- Leader: Kenneth Backgård
- Ideology: Single-issue party (healthcare)
- European affiliation: European Alliance for Freedom and Democracy (2020–2023)
- Riksdag: 0 / 349
- European Parliament: 0 / 20
- Regional council seats: 51 / 1,597
- Municipal council seats: 34 / 12,700

Website
- sjukvardspartiet.nu

= Health Care Party =

Swedish political party

The Health Care Party (Sjukvårdspartiet, SVP) is a political party in Sweden with a focus on healthcare issues. It regards itself as cross-political single-issue party.

The main party is based in Norrbotten, with affiliated regional parties in the counties of Dalarna, Gävleborg, Värmland and Västernorrland.

Health Care Parties hold 51 seats in Sweden's regional councils; 27 in Norrbotten, 7 in Västernorrland, 6 in Dalarna, 6 in Värmland, 5 in Gävleborg, They also control 34 council seats in the municipalities of Boden, Bollnäs, Gällivare, Kiruna, Luleå, Pajala, Piteå, Säffle, Älvsbyn and Övertorneå.
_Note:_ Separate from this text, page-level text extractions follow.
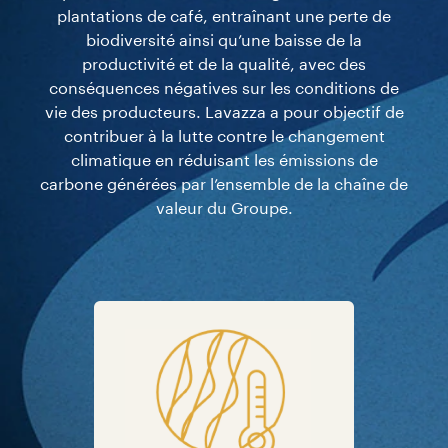
une incidence significative et à long terme en
s’engageant et en soutenant les communautés
productrices de café. Par le biais de sa
Fondation, Lavazza joue un rôle actif dans les
projets de développement durable, qui aident les
producteurs de café à adopter les techniques
agricoles les plus appropriées afin de répondre
efficacement à l’impact du changement
climatique et de promouvoir les bonnes
pratiques pour la préservation des zones à haute
valeur naturelle.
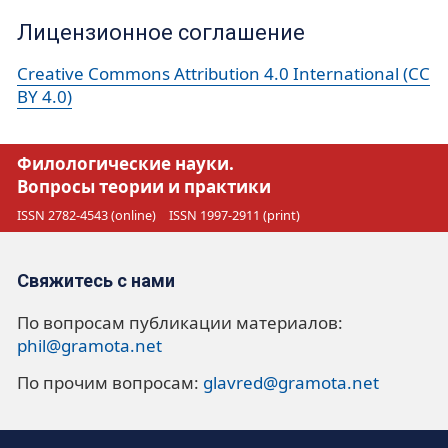
Лицензионное соглашение
Creative Commons Attribution 4.0 International (CC
BY 4.0)
Филологические науки.
Вопросы теории и практики
ISSN 2782-4543 (online)
ISSN 1997-2911 (print)
Свяжитесь с нами
По вопросам публикации материалов:
phil@gramota.net
По прочим вопросам:
glavred@gramota.net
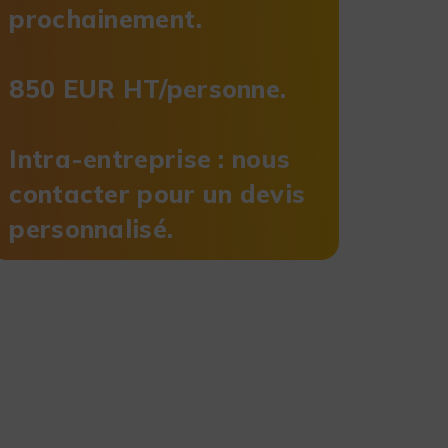
prochainement.
850 EUR HT/personne.
Intra-entreprise : nous
contacter pour un devis
personnalisé.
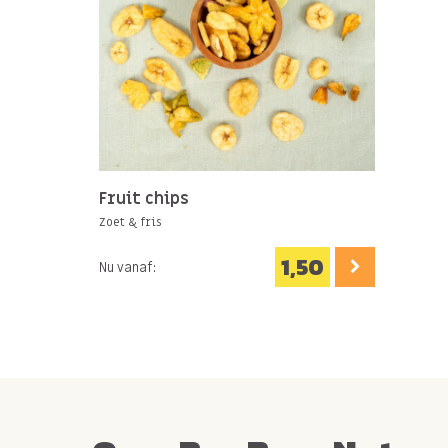
Fruit chips
Zoet & fris
1,50
Nu vanaf:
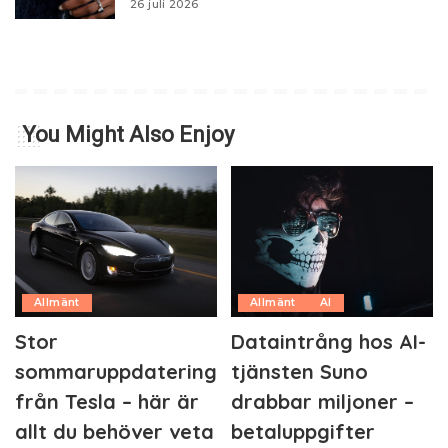
26 juli 2026
You Might Also Enjoy
Allmänt
Allmänt
AI
Stor
Dataintrång hos AI-
sommaruppdatering
tjänsten Suno
från Tesla – här är
drabbar miljoner –
allt du behöver veta
betaluppgifter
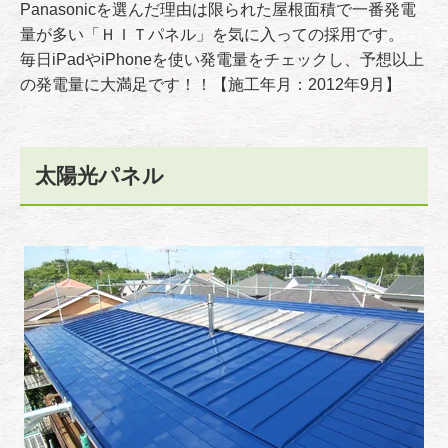
Panasonicを選んだ理由は限られた屋根面積で一番発電
量が多い「ＨＩＴパネル」を気に入っての採用です。
毎日iPadやiPhoneを使い発電量をチェックし、予想以上
の発電量に大満足です！！【施工年月：2012年9月】
太陽光パネル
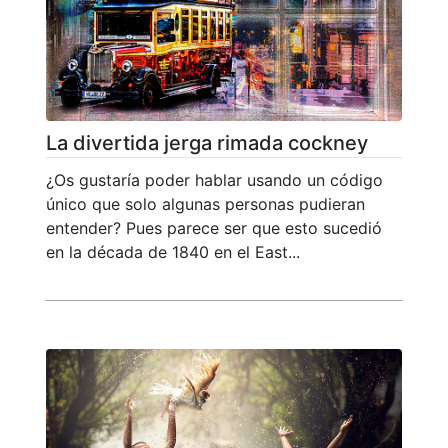
La divertida jerga rimada cockney
¿Os gustaría poder hablar usando un código
único que solo algunas personas pudieran
entender? Pues parece ser que esto sucedió
en la década de 1840 en el East...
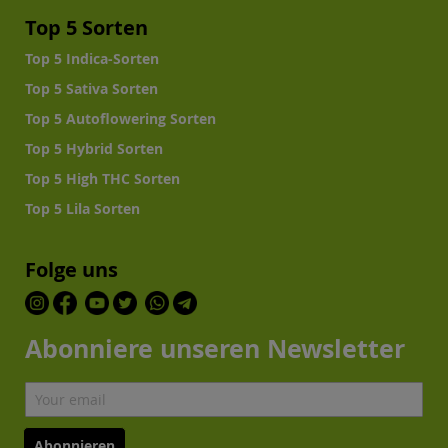
Top 5 Sorten
Top 5 Indica-Sorten
Top 5 Sativa Sorten
Top 5 Autoflowering Sorten
Top 5 Hybrid Sorten
Top 5 High THC Sorten
Top 5 Lila Sorten
Folge uns
Abonniere unseren Newsletter
Abonnieren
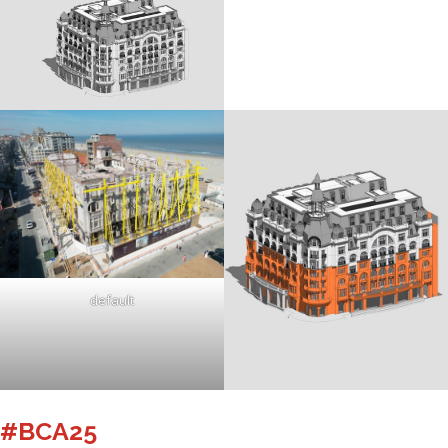
default
#BCA25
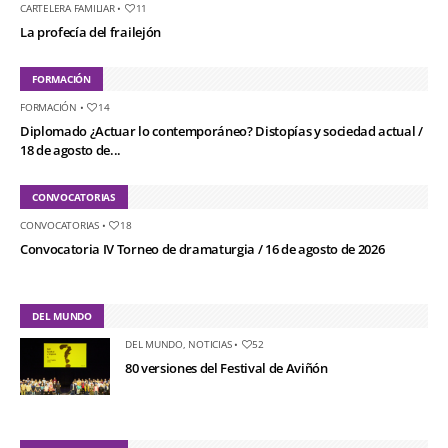
CARTELERA FAMILIAR
•
11
La profecía del frailejón
FORMACIÓN
FORMACIÓN
•
14
Diplomado ¿Actuar lo contemporáneo? Distopías y sociedad actual /
18 de agosto de...
CONVOCATORIAS
CONVOCATORIAS
•
18
Convocatoria IV Torneo de dramaturgia / 16 de agosto de 2026
DEL MUNDO
DEL MUNDO
,
NOTICIAS
•
52
80 versiones del Festival de Aviñón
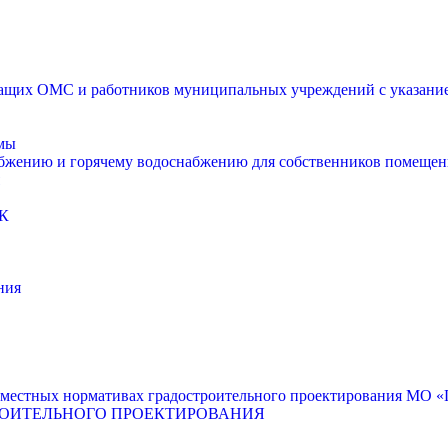
щих ОМС и работников муниципальных учреждений с указанием
мы
абжению и горячему водоснабжению для собственников помещен
К
ния
местных нормативах градостроительного проектирования МО «Г
РОИТЕЛЬНОГО ПРОЕКТИРОВАНИЯ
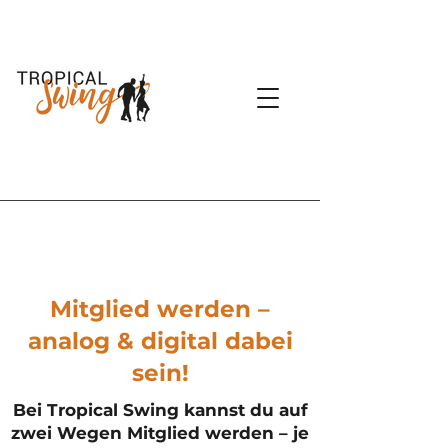
Mitglied werden –
analog & digital dabei
sein!
Bei Tropical Swing kannst du auf
zwei Wegen Mitglied werden – je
The Health Care Party participated in elections to the Riksdag in 2006, 2010 and 2014 with limited success, gaining at most 11,519 votes in 2006 and just 11 votes in 2014.

The six regional parties founded the national party at a conference in Uppsala in 2005. Notably some other regional health care parties have stayed away from the project, such as the health care parties in Värmland, Västra Götaland and Jämtland.

== Policy ==
The party wants to invest 35 billion Swedish kronor more in healthcare with the aim of spending 10% of Sweden's gross national product on healthcare. The party also wants more private involvement in the state healthcare system and wants to reduce the overall rate of tax.